Claro que es una novela muy corta: tiene 117 páginas, de letra generosa, de un formato que agradecen las manos, el de los libros que van a cualquier parte con nosotros, los que son una presencia y un hábito más que un episodio. Leyendo una entrevista me he acordado de cuando hablé con él sobre su libro anterior: un hombre enjuto, de cara seria y afable, con una presencia erguida sin rastros de vejez, con el aire de alguien que sin esforzarse se ha mantenido perdurablemente joven, gracias sobre todo a una disposición de curiosidad que se vuelve más honda con la experiencia y sin embargo no se corrompe de amargura. Parecía un profesor, pero no de universidad, sino de instituto, vigorizado por la cercanía de gente más joven, un profesor de high school de una época menos hostil a la enseñanza, cuando un buen bachillerato podía mejorar para siempre la vida de alguien. Leía sus palabras en el periódico y me parecía estar escuchándolo, su voz sin arrogancia, algo monótona, buscando la precisión y a la vez rehuyendo el exhibicionismo, el melodrama del escritor que diserta sobre su Obra. Quería sugerir las cosas más que explorarlas plenamente, dice. En mi primera lectura, sin haber entrado todavía en el estado de espíritu que requiere la novela, yo pensé que DeLillo había ido demasiado lejos en la sugerencia, que había contado y explorado demasiado poco, que su poética de la austeridad lo había hecho caer en la trampa de lo meramente inexpresivo.
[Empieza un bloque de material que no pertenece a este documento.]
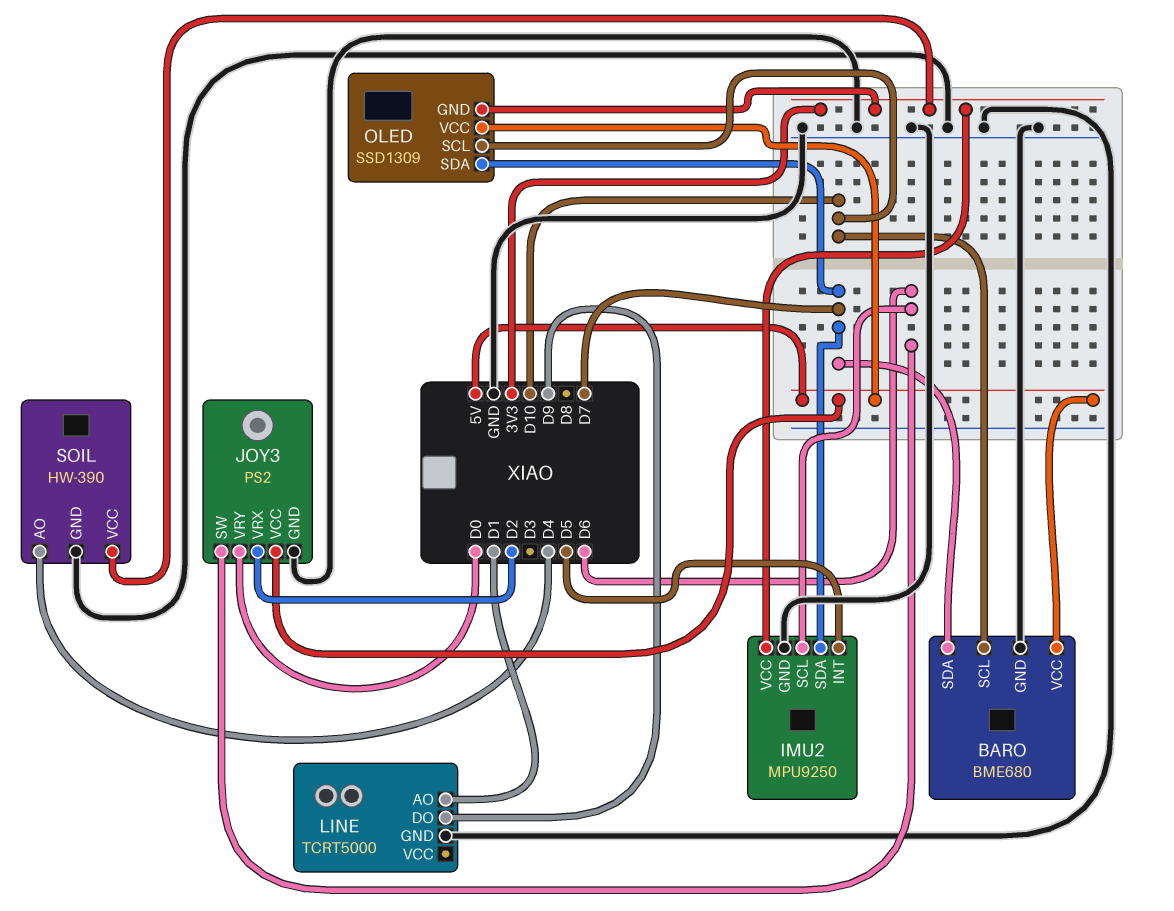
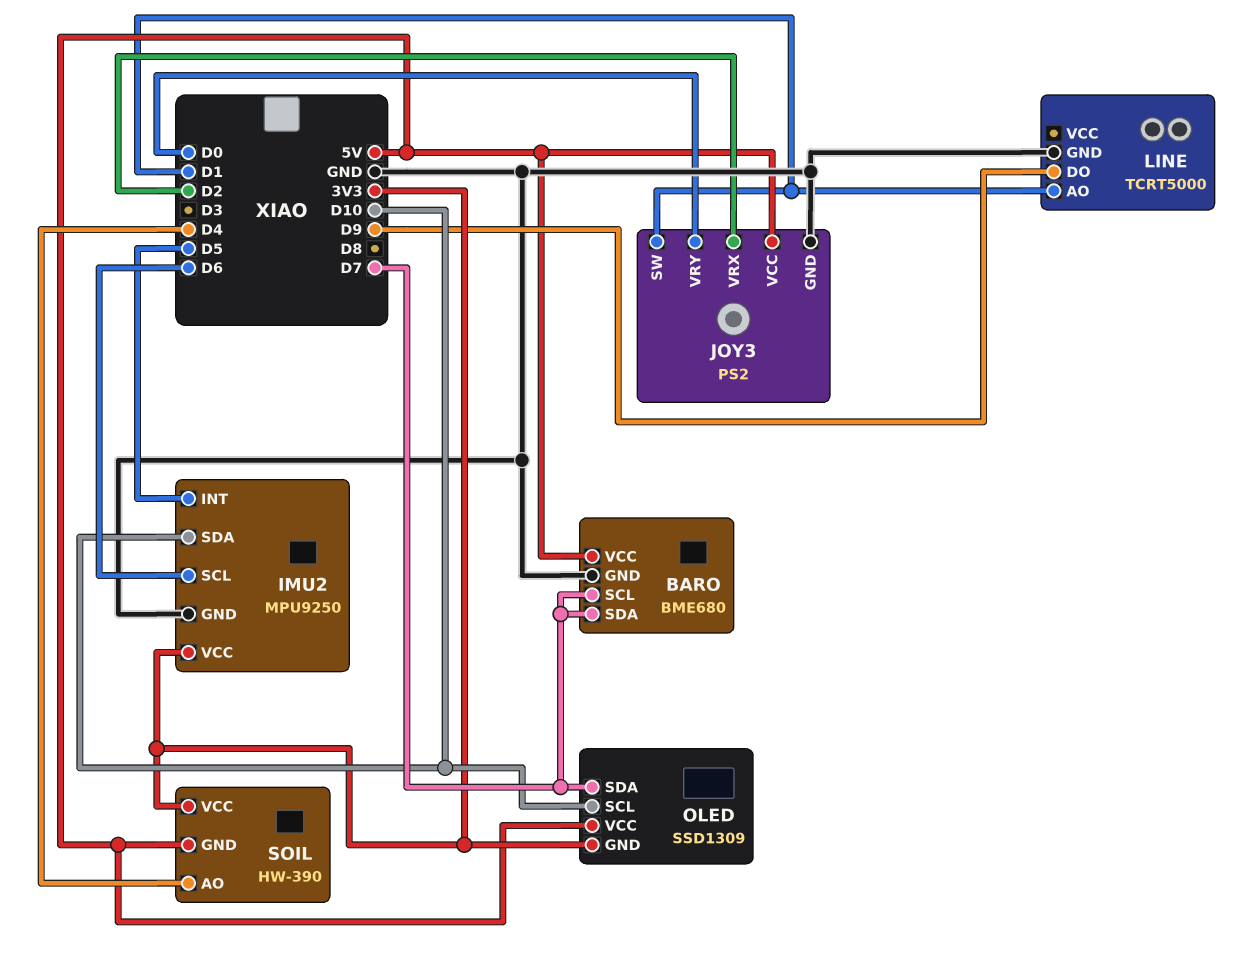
BARO pin SCL: D10 -> D7
IMU2 pin SDA: D7 -> D10
JOY3 pin SW: D6 -> D1
SOIL pin GND: GND -> 5V

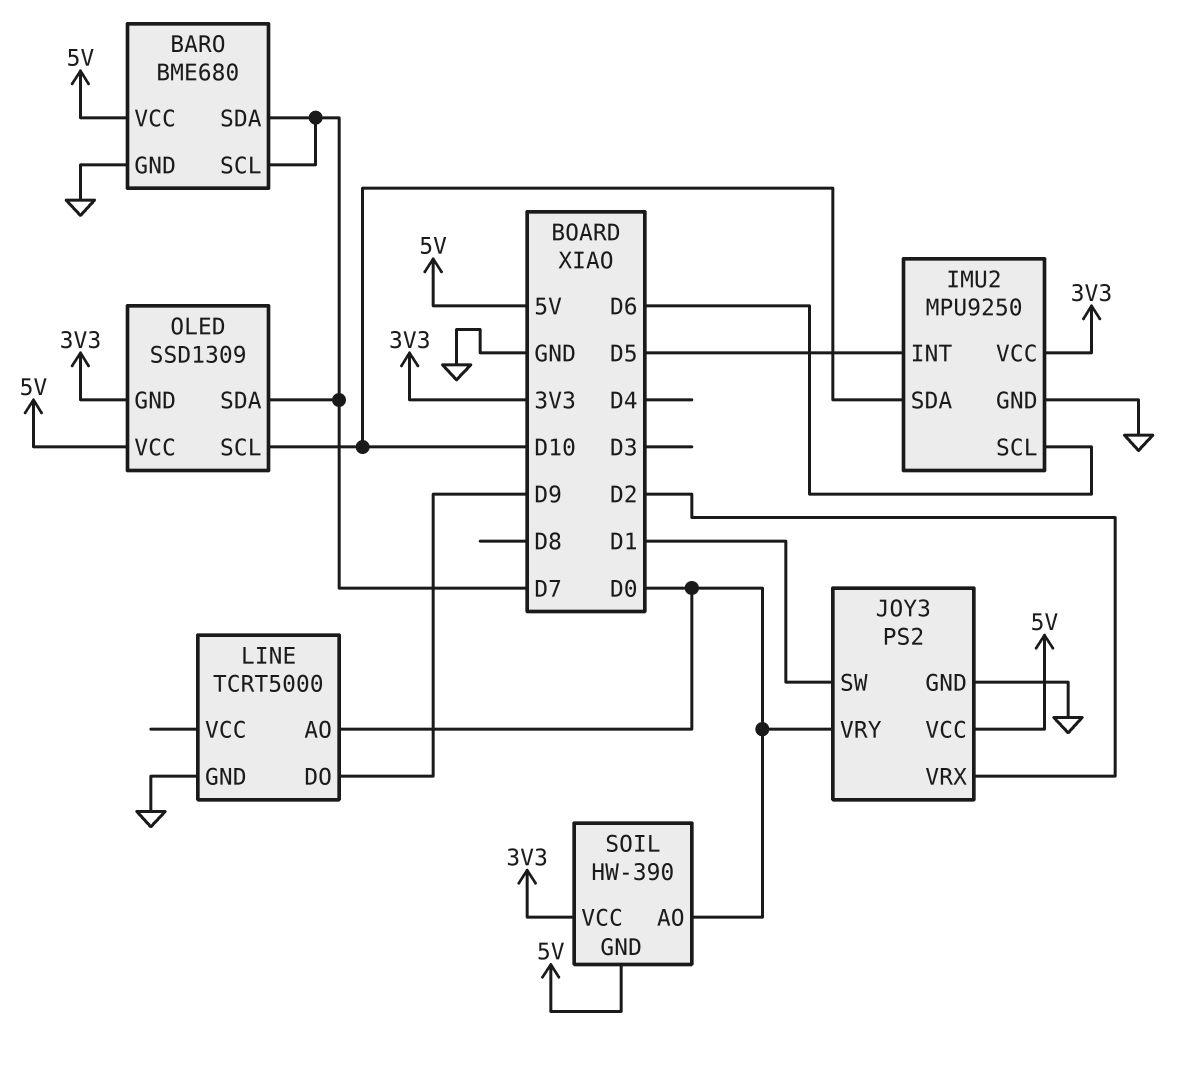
LINE pin AO: D1 -> D0
SOIL pin AO: D4 -> D0

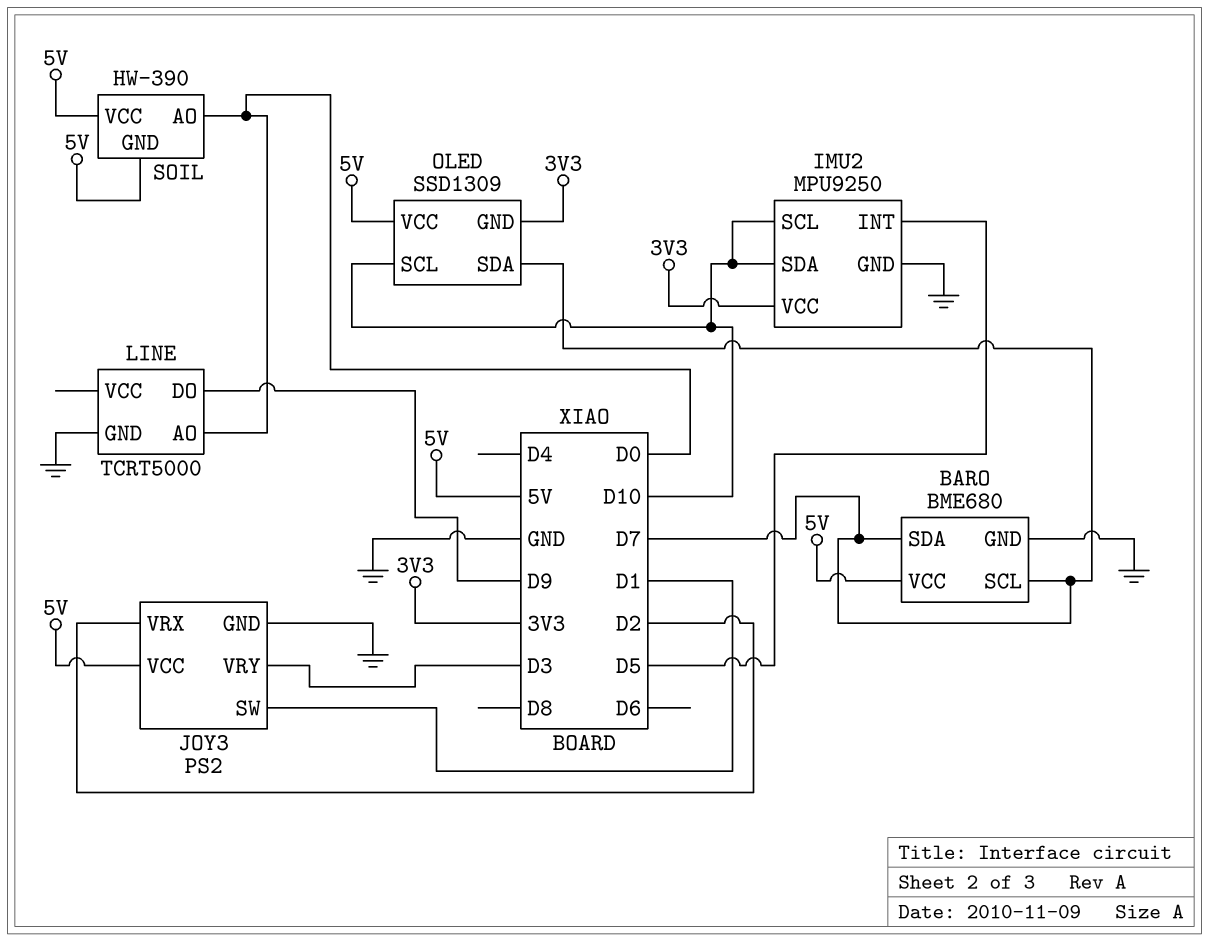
IMU2 pin SCL: D6 -> D10
JOY3 pin VRY: D0 -> D3
SOIL pin VCC: 3V3 -> 5V

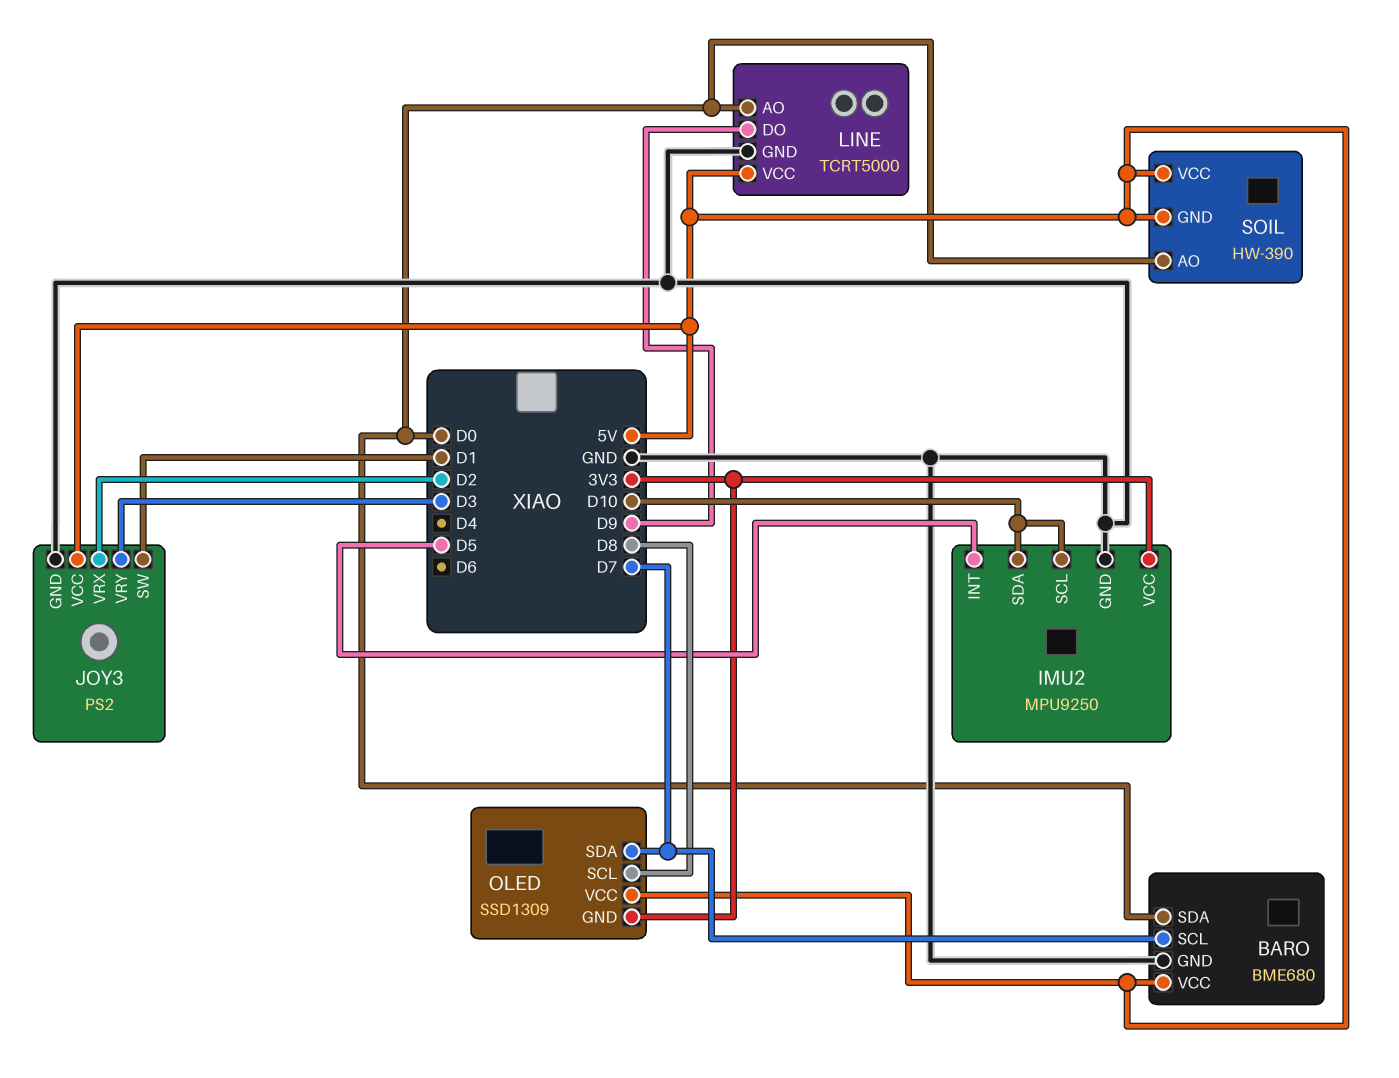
BARO pin SDA: D7 -> D0
LINE pin VCC: none -> 5V
OLED pin SCL: D10 -> D8

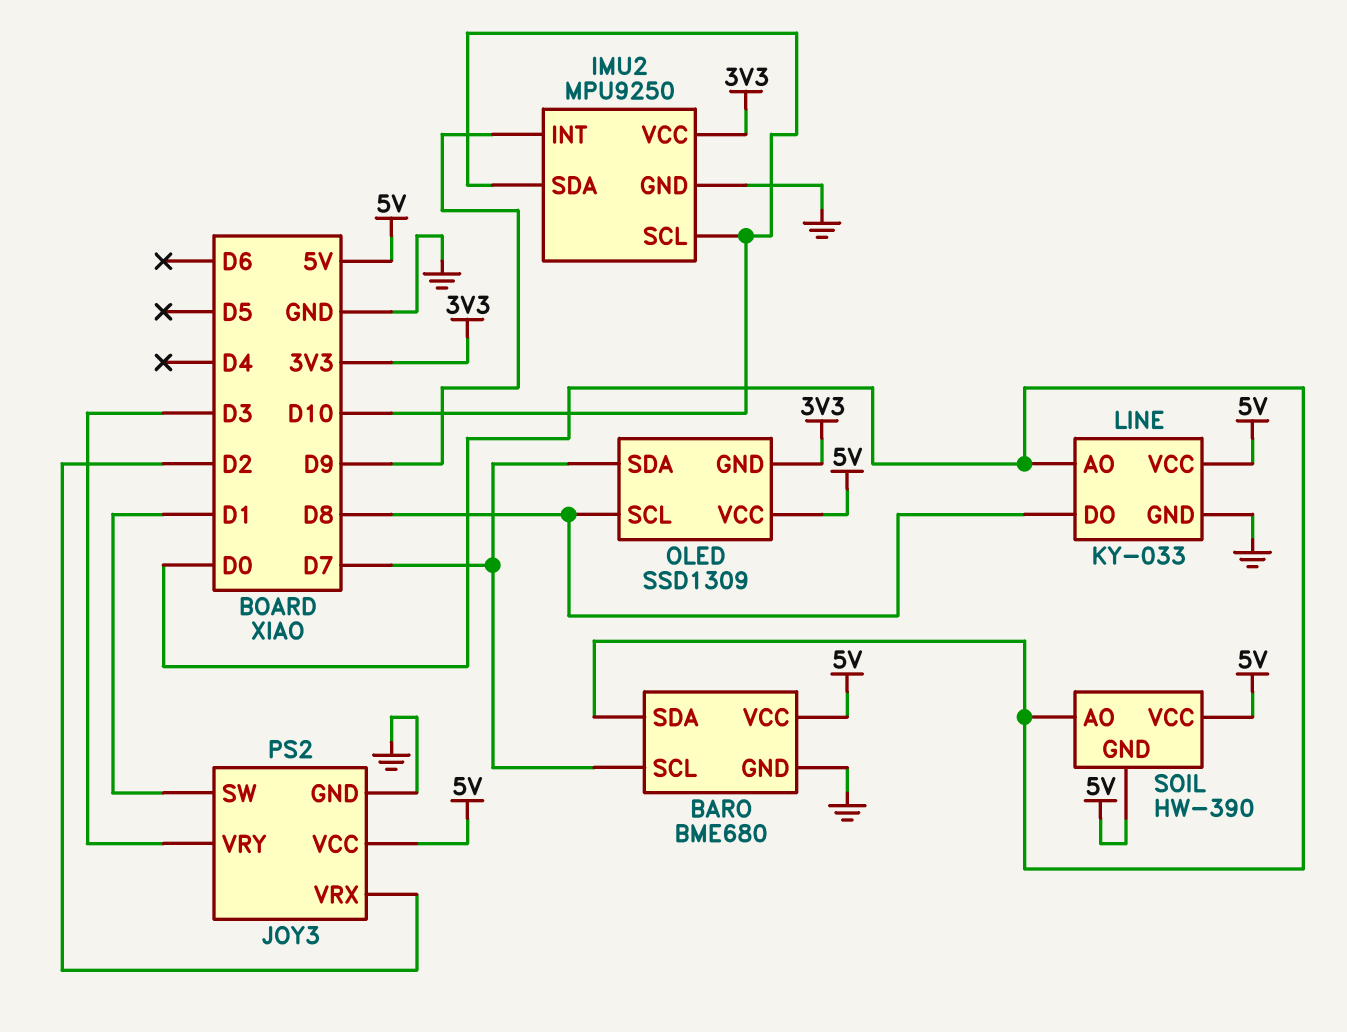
IMU2 pin INT: D5 -> D9
LINE: TCRT5000 -> KY-033
LINE pin DO: D9 -> D8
En una sala en penumbra del MOMA alguien mira apoyado en la pared una proyección de Psicosis ralentizada para durar veinticuatro horas, una instalación del artista Douglas Gordon que efectivamente se vio en el museo hace unos años. En el desierto de California, un director de cine visita a un profesor jubilado que trabajó para el Gobierno en la preparación de la guerra de Irak, y que ahora vive como un ermitaño retirado del mundo. El director de cine quiere hacer un documental sobre el profesor. Pasan los días, conversan a ratos, el profesor no acaba de acceder a la entrevista, el director de cine tampoco insiste demasiado. En el desierto el paisaje es una amplitud abstracta paralizada bajo el calor y el tiempo, despojado de acontecimientos, parece adquirir una duración geológica. No es tiempo pasajero, tiempo mortal, dice Elster, el profesor que ha renegado de su complicidad en el gran delirio destructivo de la guerra, Es diferente aquí, el tiempo es enorme, eso es lo que siento, palpablemente. Tiempo que nos precede y que nos sobrevive.

Una mujer joven llega a la casa, la hija del profesor. En el curso de los días el director de cine que no avanza en su proyecto y que no se marcha la sigue con la mirada, la ve inclinarse sobre el lavabo en pantalón corto y camiseta, por la puerta entornada del baño. Una noche, sentados en el porche de la casa, le toma una mano. Otra vez, la casa ya a oscuras, empuja la puerta de la habitación en la que ella duerme y ve el brillo de sus ojos abiertos, y da un paso atrás. Un día, igual que llegó, la hija ha desaparecido, y su padre y el director de cine la buscan en vano. Queremos que las historias tengan un misterio, pero también queremos que tengan un final. Llego a la última página del libro y me desconcierta que el enigma no se resuelva. De nuevo la sala en penumbra del museo, de nuevo la acción infinitamente lenta que revela los detalles y los recovecos nunca percibidos de una película demasiado familiar.

Cierro el libro y poco a poco se va desplegando en la imaginación lo que no está dicho en las palabras: igual que un poema que se muestra muy gradualmente, oscura la historia/y clara la pena, como pedía Antonio Machado, la historia posible y también atroz que el relato explícito calla, con una actitud que me recuerda el gesto que hacía Don DeLillo cuando parecía que iba a seguir hablando y de pronto ya no decía nada más, y apretaba los labios. Cada libro me dice lo que quiere, o lo que es, le ha contado a un entrevistador. Point Omega dice lo que quiere y lo que es en el lenguaje misterioso de la poesía.

Point Omega. Don DeLillo. Scribner, 2010. 117 páginas.